* **Text**
►

I'd say some of the planes on the list (i.e. Mig-23 were well deserving) but do you guys think the Century series deserved to be here:
https://nationalinterest.org/blog/buzz/ ... page=0%2C1
I'd say some of the planes on the list (i.e. Mig-23 were well deserving) but do you guys think the Century series deserved to be here:
https://nationalinterest.org/blog/buzz/ ... page=0%2C1
Century Series (F-101 (807), F-102 (1000), F-104 (2578), F-105 (833))
Picking a candidate from the Century series was a struggle. Most of the Century Series aircraft were developed while the Air Force was still dominated by the strategic bombing cadre, and interested primarily in the prospects of nuclear combat with the Soviet Union. Tactical Air Command tried to resolve this problem by making itself as “strategic” as possible, focusing on interceptors that could catch and kill Soviet bombers, and also on fighters heavy enough to deliver nuclear weapons. This left the fighters of the USAF poorly equipped to tangle with the tiny, maneuverable MiGs deployed by the PAVNAF.
The series was not a complete disaster; the F-100 was an adequate second generation fighter, the F-106 an entirely capable interceptor. The rest had the sort of troubles expected of a misaligned set of strategic and technological concepts. The McDonnell F-101 Voodoo was an interceptor converted into a fighter-bomber, a combination that made nearly no sense. It would mostly see service as a recon aircraft. The Convair F-102 Delta Dagger performed inadequately as both an interceptor and a fighter-bomber, briefly seeing combat in Vietnam before turning in its most notable service as a remote-control target drone.

◄

* **Things to do**
[1] Answer these about the Century Series text:
(a) How many F-104 aircraft does it list?
(b) Which aircraft does it call "an entirely capable interceptor"?
(c) What role did the McDonnell F-101 Voodoo mostly see service in?
[2] Set down the Century Series text word for word, from "Picking a candidate" to "by the PAVNAF.".
[3] Write the next part of the Century Series text, picking up after its last sentence.
The records that follow come from a separate source.

* **Raw data**
►

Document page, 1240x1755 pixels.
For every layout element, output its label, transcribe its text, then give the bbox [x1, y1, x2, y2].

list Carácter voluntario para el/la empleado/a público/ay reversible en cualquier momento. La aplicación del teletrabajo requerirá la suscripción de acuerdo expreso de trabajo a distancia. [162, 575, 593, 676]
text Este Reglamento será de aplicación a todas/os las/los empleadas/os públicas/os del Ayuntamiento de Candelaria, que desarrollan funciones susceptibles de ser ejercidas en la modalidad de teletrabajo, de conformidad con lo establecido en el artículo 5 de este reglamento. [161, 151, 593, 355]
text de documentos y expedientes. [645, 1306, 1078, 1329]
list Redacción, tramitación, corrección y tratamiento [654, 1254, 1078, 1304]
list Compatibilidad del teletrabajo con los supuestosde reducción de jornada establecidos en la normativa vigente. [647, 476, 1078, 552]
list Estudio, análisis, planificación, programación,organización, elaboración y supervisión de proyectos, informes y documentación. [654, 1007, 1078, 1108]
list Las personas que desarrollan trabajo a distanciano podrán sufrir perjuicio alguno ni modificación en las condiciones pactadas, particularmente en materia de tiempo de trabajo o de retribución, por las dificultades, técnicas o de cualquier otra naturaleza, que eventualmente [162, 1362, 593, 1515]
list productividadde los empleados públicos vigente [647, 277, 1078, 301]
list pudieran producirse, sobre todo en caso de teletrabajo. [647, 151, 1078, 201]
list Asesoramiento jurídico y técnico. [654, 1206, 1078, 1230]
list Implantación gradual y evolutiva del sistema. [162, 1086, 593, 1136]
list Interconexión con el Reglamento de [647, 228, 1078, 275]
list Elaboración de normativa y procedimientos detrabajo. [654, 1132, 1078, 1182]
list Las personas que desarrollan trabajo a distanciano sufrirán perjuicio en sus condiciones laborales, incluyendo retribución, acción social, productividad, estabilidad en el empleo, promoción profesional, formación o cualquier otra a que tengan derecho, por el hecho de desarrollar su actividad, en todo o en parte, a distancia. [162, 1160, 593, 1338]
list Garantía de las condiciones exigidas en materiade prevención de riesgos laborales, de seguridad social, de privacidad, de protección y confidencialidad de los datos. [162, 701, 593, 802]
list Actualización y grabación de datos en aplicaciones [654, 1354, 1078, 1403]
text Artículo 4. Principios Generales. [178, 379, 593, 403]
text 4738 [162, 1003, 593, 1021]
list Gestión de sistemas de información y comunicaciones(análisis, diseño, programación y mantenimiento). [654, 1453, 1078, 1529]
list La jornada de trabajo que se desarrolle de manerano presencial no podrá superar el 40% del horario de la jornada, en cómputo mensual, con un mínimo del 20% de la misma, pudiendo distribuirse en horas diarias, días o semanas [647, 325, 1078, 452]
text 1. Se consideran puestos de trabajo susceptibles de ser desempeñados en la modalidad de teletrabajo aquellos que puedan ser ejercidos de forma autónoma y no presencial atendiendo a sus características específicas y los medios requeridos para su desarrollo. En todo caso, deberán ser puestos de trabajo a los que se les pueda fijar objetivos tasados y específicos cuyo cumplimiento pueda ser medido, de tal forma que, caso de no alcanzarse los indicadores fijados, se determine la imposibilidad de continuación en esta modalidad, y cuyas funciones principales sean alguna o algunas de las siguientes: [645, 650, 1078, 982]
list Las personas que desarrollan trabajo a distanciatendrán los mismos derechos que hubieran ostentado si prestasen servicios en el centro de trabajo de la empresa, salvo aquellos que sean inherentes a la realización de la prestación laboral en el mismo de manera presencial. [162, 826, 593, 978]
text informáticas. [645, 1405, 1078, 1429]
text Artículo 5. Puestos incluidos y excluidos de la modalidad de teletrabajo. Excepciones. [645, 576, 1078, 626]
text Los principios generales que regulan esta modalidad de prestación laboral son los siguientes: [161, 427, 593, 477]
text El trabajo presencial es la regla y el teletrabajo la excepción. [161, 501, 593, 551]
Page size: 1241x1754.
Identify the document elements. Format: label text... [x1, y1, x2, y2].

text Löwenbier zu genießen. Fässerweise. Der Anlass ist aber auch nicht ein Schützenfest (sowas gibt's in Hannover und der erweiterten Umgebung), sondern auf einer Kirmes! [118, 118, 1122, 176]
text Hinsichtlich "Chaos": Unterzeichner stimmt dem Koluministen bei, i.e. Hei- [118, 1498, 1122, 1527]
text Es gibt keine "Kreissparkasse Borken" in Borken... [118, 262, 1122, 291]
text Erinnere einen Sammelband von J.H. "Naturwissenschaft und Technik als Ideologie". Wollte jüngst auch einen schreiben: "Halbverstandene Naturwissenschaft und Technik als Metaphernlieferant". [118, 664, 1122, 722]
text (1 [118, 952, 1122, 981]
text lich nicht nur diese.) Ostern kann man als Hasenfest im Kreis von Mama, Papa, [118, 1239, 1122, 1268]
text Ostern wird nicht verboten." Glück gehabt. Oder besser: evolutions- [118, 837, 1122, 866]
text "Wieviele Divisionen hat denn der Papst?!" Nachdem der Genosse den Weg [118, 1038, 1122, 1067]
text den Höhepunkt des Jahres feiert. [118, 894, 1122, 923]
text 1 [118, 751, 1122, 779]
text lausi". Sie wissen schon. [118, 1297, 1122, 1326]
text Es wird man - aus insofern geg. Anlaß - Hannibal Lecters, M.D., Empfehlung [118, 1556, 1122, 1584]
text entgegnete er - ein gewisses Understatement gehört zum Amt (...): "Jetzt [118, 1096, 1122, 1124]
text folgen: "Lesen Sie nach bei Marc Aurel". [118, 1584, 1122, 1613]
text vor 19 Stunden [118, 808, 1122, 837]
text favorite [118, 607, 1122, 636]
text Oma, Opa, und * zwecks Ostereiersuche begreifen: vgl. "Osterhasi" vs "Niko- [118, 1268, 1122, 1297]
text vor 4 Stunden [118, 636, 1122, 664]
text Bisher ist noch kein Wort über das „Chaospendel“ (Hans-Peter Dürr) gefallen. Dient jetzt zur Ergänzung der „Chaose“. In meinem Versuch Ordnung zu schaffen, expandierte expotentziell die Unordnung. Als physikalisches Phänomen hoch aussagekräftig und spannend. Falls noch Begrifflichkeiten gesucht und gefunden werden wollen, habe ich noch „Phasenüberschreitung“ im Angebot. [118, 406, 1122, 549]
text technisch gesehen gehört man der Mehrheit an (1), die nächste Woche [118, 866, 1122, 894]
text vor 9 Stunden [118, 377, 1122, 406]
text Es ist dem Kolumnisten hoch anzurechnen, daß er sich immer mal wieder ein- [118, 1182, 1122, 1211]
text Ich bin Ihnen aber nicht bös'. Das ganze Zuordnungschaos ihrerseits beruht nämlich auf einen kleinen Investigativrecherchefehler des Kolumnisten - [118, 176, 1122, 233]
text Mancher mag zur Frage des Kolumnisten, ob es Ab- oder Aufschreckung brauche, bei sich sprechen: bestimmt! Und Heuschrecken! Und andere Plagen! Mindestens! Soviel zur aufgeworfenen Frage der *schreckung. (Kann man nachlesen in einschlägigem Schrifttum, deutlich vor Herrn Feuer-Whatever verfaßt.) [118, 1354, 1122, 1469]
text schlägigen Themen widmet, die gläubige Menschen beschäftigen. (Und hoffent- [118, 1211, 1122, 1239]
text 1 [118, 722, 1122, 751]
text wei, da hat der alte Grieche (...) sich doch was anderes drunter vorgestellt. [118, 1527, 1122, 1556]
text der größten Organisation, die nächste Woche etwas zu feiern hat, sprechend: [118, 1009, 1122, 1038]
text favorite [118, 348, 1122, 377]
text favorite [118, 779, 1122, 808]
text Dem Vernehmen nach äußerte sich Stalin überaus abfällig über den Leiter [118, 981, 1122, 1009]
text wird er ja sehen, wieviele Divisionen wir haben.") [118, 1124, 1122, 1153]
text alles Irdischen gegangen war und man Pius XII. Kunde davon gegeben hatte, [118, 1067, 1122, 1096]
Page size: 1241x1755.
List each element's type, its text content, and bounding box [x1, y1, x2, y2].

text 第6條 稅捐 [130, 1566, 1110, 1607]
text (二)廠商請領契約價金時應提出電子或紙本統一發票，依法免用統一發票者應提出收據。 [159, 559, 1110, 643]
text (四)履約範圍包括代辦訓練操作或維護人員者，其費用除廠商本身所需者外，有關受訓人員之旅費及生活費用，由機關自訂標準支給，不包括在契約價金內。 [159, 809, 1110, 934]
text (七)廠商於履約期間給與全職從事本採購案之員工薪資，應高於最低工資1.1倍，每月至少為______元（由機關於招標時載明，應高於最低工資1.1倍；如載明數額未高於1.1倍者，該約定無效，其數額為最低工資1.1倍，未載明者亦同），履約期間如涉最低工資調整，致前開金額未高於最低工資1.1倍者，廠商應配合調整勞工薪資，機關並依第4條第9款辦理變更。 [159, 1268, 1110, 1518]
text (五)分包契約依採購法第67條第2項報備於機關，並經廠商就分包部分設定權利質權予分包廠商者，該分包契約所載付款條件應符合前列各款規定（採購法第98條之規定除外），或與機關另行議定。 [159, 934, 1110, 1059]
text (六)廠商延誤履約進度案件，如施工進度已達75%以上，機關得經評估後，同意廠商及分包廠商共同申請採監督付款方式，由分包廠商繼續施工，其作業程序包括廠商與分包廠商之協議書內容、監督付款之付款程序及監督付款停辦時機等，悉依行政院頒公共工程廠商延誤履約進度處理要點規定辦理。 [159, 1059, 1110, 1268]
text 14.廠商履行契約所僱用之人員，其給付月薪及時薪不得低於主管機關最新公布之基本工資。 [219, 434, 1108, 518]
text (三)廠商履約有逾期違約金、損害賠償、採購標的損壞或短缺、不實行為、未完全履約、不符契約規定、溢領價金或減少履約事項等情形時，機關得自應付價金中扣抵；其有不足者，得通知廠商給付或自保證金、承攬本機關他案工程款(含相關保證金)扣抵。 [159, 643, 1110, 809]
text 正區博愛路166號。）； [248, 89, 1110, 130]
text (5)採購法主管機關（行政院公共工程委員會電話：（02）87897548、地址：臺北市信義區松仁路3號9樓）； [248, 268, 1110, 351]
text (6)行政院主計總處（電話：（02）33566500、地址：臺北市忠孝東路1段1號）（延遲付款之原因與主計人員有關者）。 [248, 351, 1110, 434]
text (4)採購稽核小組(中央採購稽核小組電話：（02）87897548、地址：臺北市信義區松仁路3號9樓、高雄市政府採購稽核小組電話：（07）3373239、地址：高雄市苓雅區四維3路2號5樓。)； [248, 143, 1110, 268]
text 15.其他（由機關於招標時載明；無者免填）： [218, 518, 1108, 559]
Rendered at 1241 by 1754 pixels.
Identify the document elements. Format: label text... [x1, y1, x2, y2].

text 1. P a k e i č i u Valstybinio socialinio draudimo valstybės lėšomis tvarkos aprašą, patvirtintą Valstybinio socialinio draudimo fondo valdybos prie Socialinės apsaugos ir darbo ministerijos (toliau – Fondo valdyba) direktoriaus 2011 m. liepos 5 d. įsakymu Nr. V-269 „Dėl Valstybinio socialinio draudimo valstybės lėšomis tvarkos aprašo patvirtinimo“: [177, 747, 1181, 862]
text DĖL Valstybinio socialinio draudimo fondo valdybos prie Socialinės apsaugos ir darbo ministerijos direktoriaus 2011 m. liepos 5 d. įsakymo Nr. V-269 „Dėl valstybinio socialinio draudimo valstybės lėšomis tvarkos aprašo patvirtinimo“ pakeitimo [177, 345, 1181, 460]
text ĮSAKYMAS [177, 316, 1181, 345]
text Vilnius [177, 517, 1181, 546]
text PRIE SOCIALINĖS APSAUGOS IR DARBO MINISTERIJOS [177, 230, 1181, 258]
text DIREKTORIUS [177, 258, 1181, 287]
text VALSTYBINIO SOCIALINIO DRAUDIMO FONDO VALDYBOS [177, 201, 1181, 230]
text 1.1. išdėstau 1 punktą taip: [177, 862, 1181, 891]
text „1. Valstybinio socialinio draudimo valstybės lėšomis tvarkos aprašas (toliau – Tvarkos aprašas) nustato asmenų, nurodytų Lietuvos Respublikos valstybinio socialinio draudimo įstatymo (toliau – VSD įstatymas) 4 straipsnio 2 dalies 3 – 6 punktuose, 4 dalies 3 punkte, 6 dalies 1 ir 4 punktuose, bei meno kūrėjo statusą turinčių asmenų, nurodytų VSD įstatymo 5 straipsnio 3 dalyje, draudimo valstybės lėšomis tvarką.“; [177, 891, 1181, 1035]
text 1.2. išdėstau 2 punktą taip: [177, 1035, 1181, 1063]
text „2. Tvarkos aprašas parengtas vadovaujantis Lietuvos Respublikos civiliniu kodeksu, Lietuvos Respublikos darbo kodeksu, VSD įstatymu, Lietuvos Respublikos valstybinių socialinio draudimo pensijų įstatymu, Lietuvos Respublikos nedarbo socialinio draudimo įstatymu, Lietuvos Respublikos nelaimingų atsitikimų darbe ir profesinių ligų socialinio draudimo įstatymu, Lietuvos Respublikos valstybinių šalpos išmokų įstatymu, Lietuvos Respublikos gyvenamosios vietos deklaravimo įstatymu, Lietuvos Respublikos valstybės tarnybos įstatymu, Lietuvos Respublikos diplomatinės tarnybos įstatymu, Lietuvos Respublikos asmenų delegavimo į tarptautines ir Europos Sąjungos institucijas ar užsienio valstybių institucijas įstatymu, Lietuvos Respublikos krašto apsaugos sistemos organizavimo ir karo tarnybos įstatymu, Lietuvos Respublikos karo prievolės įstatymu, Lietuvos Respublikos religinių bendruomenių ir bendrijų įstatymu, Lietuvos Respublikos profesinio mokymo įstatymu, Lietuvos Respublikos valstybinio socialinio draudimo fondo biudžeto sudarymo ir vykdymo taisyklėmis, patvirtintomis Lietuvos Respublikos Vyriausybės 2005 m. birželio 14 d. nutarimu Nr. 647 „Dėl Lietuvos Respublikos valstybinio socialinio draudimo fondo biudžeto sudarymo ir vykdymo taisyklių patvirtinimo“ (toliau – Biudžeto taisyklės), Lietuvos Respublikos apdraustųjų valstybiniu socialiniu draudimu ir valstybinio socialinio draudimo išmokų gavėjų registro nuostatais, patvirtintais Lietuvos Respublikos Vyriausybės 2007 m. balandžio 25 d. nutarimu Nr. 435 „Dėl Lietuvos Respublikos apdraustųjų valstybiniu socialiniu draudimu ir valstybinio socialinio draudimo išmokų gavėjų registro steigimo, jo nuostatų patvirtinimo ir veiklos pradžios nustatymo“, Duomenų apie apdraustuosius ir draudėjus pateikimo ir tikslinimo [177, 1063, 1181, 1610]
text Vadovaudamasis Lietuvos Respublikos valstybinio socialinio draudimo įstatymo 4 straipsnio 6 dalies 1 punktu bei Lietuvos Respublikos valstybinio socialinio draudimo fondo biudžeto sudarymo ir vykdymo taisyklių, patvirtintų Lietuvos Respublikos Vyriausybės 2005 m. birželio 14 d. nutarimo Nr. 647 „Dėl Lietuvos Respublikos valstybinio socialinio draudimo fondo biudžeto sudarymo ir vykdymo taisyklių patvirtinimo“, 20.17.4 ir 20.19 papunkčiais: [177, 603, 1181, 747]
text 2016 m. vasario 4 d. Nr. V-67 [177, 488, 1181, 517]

◄

* **Responses by task**
[1]
(a) 2578
(b) The F-106
(c) As a recon aircraft

[2]
Picking a candidate from the Century series was a struggle. Most of the Century Series aircraft were developed while the Air Force was still dominated by the strategic bombing cadre, and interested primarily in the prospects of nuclear combat with the Soviet Union. Tactical Air Command tried to resolve this problem by making itself as “strategic” as possible, focusing on interceptors that could catch and kill Soviet bombers, and also on fighters heavy enough to deliver nuclear weapons. This left the fighters of the USAF poorly equipped to tangle with the tiny, maneuverable MiGs deployed by the PAVNAF.

[3]
The Lockheed F-104 Starfighter was fast, beautiful, and a death trap, earning the “flying coffin” nickname while suffering over thirty mishaps per 100000 flight hours (it was also known as the “Missile with a Man in It”). Over 50% of F-104s in Canadian service were lost in crashes, over 30% in German. The enormous Republic F-105 Thunderchief deserved better; designed as a nuclear bomber, it was ill-suited to the conventional bombing mission forced by the Vietnam War, and became easy prey to the Frescos, Fishbeds, and SA-2s.
The aircraft of the Century series had different builders, and were intended to perform different missions. However, they were procured in enormous quantities, and all suffered from problems associated with the same cause; the inability of the United States Air Force to conceptualize warfare outside of the strategic realm.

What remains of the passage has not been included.